▸ EXERCISE AIM
Find the word "back" in the material below and gather every line that contains it.
-- Opening Marker --
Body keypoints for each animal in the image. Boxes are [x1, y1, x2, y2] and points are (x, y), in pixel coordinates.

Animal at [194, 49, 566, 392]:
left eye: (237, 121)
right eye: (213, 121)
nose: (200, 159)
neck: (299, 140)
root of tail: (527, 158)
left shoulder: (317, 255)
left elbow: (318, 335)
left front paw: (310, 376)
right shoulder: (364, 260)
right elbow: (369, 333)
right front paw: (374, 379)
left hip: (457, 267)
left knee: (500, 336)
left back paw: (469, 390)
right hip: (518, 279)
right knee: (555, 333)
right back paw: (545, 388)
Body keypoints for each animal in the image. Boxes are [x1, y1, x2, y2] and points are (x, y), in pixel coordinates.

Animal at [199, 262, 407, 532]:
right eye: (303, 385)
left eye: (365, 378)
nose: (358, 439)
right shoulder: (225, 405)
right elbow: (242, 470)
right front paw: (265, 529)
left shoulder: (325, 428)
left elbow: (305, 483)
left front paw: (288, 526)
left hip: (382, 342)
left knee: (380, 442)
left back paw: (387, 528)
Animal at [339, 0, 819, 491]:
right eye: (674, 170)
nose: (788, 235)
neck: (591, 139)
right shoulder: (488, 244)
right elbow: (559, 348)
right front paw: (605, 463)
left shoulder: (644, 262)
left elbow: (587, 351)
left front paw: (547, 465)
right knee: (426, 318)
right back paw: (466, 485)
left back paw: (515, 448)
-- Closing Marker --
▸ TASK OUTPUT
left back paw: (469, 390)
right back paw: (545, 388)
left back paw: (387, 528)
right back paw: (466, 485)
left back paw: (515, 448)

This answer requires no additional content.